*** Opening READING TEXT ***
WidthBucket¶

Overview¶

The width_bucket function assigns values to histogram buckets of equal width, returning the bucket number (1-indexed) where the input value falls. It partitions a range from minValue to maxValue into numBucket equal-width buckets and determines which bucket contains the input value.

Syntax¶

width_bucket(value, min_value, max_value, num_buckets)

// DataFrame API
import org.apache.spark.sql.functions.expr
df.select(expr("width_bucket(value, min_value, max_value, num_buckets)"))

Arguments¶

Argument	Type	Description
`value`	Double, YearMonthIntervalType, DayTimeIntervalType	The input value to be assigned to a bucket
`minValue`	Double, YearMonthIntervalType, DayTimeIntervalType	The minimum value of the histogram range
`maxValue`	Double, YearMonthIntervalType, DayTimeIntervalType	The maximum value of the histogram range
`numBucket`	Long	The number of buckets to create (must be positive)

Return Type¶

LongType - Returns the bucket number as a long integer.

Supported Data Types¶

Numeric: DoubleType for all three value parameters (value, minValue, maxValue)
Interval Types: YearMonthIntervalType or DayTimeIntervalType (all three value parameters must be the same interval type)
Bucket Count: LongType for the number of buckets parameter

All three value parameters (value, minValue, maxValue) must be of the same data type.
*** Closing READING TEXT ***
◆ WHAT YOU NEED TO DO ◆
**A)** Decide whether each statement agrees with the width_bucket page, answering yes or no and quoting the words from the page that settle it: (i) the function numbers its buckets starting from 0; (ii) the number of buckets has to be positive; (iii) value can be a Double while minValue and maxValue are DayTimeIntervalType.
**B)** Reproduce the part of the width_bucket page starting at "LongType - Returns" and ending at "for all three value parameters (value, minValue, maxValue)".
The rows after the width_bucket page aren't needed for any of this work.
*** Opening PROVIDED INFORMATION ***
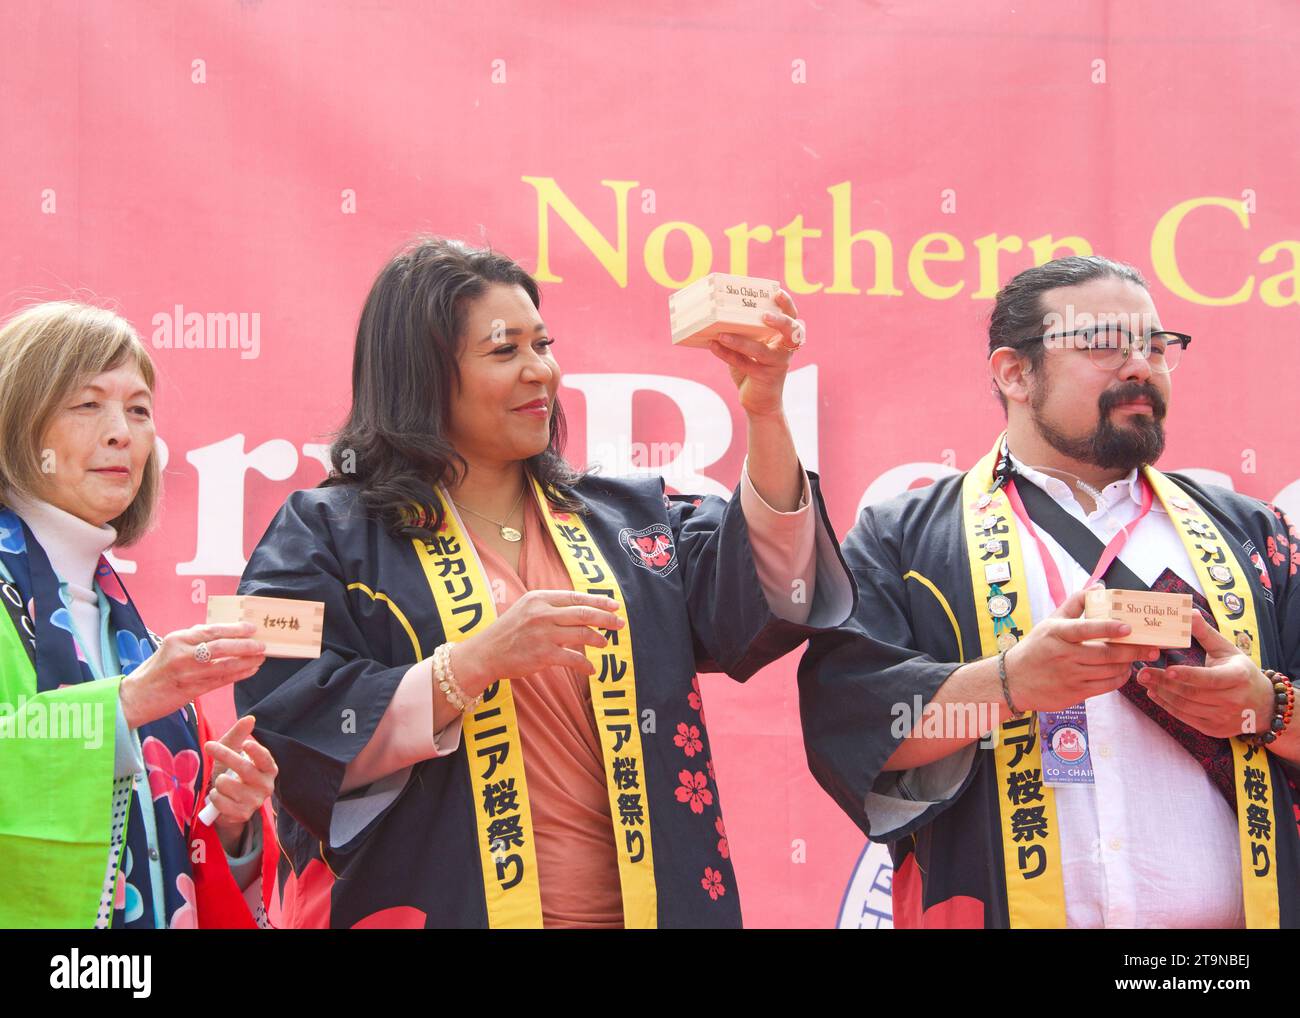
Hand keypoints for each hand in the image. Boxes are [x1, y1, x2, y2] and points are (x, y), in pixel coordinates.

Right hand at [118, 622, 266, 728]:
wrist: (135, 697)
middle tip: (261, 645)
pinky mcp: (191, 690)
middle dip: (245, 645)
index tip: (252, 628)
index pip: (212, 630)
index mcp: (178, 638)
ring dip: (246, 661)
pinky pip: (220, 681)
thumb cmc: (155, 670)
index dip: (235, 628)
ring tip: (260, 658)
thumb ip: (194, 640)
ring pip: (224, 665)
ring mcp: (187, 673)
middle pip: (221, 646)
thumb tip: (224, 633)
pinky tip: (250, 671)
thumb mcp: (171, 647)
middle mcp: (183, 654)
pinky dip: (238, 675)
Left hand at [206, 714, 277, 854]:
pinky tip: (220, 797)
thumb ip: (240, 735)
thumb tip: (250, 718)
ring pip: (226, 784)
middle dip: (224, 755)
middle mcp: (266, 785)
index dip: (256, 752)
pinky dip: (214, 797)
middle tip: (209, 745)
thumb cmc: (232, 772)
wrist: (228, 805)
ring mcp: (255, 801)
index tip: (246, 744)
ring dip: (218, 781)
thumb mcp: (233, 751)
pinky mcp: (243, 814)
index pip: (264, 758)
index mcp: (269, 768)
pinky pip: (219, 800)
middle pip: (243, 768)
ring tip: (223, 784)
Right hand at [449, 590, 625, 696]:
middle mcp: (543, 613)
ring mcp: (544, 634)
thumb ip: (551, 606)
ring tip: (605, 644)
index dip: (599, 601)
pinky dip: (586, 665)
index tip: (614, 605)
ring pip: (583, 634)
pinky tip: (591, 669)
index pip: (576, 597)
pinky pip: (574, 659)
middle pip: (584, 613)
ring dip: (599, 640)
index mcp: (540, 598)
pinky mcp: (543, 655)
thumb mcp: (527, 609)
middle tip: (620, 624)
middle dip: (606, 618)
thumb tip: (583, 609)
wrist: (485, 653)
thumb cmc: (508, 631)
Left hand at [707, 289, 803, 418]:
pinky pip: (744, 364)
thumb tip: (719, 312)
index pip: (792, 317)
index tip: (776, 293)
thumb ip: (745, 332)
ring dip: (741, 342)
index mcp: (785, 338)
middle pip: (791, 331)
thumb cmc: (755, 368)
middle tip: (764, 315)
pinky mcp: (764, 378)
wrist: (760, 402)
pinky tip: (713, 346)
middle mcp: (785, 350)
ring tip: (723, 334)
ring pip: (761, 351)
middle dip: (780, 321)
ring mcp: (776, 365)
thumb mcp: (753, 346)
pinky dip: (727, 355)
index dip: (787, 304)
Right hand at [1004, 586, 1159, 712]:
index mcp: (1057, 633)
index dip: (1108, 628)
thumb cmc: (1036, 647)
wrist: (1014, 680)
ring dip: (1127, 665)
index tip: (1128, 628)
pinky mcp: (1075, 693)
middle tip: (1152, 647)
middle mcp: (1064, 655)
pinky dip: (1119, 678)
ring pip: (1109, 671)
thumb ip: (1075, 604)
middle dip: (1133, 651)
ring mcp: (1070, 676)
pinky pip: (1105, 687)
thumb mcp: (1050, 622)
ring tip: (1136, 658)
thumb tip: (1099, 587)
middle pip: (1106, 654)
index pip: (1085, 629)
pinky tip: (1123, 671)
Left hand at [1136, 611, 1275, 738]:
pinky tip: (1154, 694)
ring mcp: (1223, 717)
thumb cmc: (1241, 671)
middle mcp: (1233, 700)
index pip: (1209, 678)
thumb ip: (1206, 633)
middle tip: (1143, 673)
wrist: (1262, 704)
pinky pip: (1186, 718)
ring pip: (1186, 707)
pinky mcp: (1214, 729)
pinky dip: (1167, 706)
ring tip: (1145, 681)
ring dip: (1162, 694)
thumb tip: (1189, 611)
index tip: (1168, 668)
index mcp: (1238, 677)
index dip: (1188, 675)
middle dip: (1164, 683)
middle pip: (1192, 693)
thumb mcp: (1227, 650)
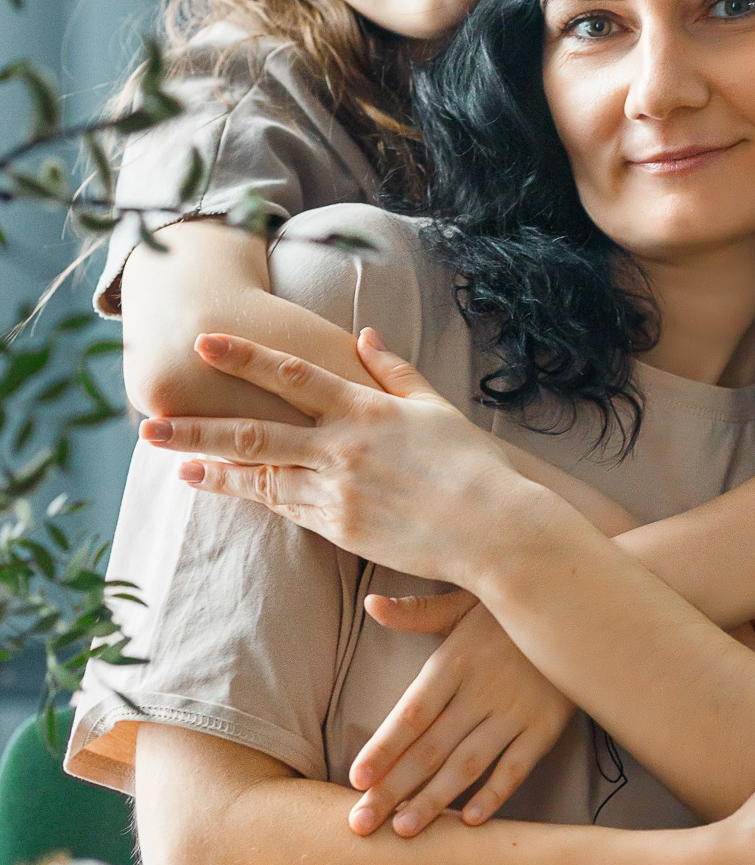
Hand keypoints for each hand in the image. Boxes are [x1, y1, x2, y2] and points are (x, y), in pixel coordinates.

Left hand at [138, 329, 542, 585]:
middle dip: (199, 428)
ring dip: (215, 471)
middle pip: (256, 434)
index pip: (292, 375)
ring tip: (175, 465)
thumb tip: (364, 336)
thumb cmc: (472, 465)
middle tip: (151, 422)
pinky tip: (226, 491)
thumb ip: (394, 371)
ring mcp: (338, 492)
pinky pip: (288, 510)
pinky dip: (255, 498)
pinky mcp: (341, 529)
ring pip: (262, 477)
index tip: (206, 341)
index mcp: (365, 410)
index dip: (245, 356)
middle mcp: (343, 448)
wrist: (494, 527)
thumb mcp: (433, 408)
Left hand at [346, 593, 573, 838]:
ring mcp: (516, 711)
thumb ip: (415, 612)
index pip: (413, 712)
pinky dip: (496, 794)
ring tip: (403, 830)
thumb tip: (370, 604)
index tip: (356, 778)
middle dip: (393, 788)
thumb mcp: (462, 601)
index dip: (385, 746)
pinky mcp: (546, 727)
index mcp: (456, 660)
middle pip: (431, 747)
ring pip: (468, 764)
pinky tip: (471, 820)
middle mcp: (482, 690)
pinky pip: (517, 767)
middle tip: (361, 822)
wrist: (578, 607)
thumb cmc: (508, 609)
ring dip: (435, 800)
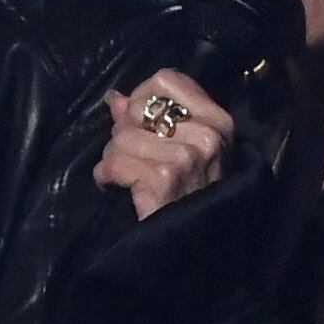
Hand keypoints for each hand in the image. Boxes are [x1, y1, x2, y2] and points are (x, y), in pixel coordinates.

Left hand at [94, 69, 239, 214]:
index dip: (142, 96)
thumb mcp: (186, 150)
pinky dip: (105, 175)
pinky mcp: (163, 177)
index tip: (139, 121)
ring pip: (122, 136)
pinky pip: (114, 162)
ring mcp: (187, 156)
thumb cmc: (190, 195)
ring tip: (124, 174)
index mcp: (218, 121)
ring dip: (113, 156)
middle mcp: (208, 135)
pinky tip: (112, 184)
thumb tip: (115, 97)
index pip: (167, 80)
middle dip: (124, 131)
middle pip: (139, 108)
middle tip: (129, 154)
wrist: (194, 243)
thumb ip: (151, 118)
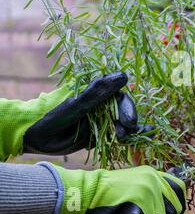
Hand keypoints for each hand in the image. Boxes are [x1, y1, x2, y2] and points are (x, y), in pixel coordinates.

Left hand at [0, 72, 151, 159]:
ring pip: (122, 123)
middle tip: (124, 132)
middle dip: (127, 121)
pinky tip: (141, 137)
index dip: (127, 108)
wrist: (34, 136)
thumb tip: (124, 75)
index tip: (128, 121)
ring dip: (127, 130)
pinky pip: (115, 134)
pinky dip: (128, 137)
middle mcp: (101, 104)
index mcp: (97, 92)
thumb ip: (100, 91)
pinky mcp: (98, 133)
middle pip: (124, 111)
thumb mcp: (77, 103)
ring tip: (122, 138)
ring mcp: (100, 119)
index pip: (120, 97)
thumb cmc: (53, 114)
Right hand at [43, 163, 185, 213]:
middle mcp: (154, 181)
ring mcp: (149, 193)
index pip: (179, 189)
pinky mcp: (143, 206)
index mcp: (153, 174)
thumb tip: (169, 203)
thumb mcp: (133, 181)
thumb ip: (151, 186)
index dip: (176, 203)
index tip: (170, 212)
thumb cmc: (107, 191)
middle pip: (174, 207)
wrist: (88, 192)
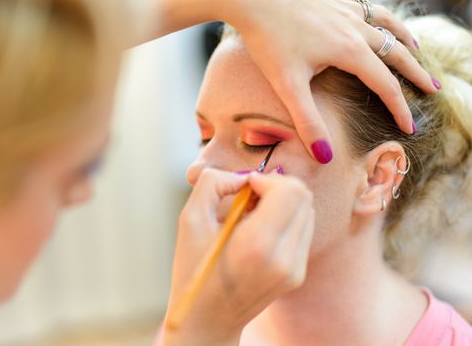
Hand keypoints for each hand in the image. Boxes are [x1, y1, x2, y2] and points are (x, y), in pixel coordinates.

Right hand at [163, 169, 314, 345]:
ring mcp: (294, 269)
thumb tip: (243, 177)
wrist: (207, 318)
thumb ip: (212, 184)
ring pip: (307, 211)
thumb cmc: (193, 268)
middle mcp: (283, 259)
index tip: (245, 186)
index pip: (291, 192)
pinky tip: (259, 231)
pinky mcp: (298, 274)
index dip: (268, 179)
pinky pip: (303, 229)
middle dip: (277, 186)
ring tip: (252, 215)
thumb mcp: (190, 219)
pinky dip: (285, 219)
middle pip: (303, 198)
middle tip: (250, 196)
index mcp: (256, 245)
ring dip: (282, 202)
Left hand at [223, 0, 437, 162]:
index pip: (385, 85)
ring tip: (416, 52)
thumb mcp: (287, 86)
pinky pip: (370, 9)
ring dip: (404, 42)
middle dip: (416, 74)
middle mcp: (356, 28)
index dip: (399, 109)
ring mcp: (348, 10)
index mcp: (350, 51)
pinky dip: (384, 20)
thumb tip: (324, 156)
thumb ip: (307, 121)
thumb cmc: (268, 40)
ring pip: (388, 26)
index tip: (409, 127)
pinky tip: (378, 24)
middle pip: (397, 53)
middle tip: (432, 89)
*** Closing PROVIDED INFORMATION ***
◆ EXERCISE RESPONSES ◆
**A)**
(i) No: "returning the bucket number (1-indexed)"
(ii) Yes: "The number of buckets to create (must be positive)"
(iii) No: "All three value parameters (value, minValue, maxValue) must be of the same data type."

**B)**
LongType - Returns the bucket number as a long integer.

Supported Data Types¶

Numeric: DoubleType for all three value parameters (value, minValue, maxValue)